[[ Provided material, beginning ]]

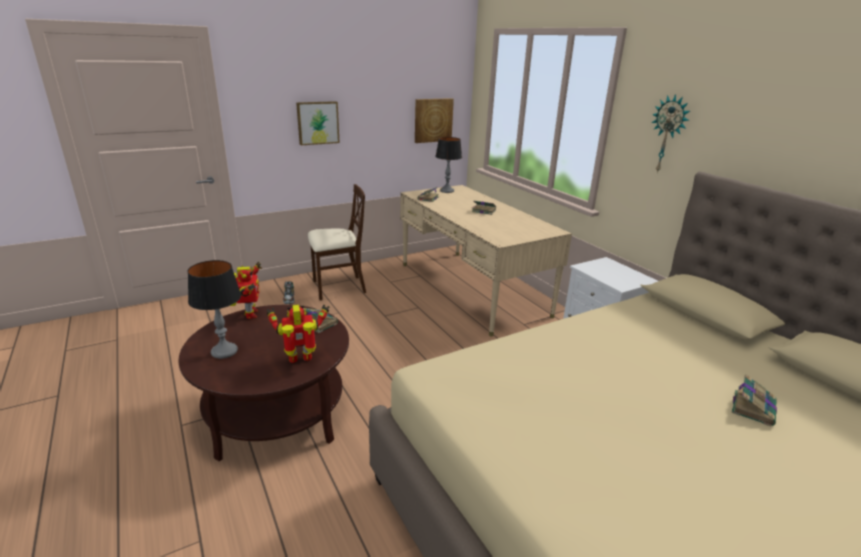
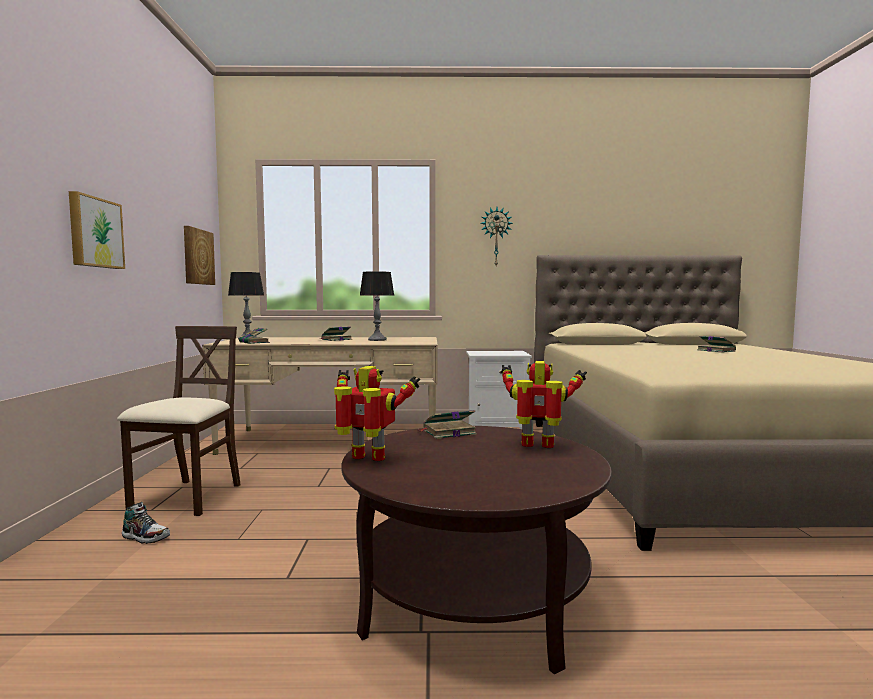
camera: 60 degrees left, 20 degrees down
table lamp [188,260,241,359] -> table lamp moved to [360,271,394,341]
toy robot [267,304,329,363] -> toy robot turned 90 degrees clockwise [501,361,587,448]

[[ Provided material, end ]]

Nothing but a number is expected here: the number of lines above that hold the word "degrees".

Result:
2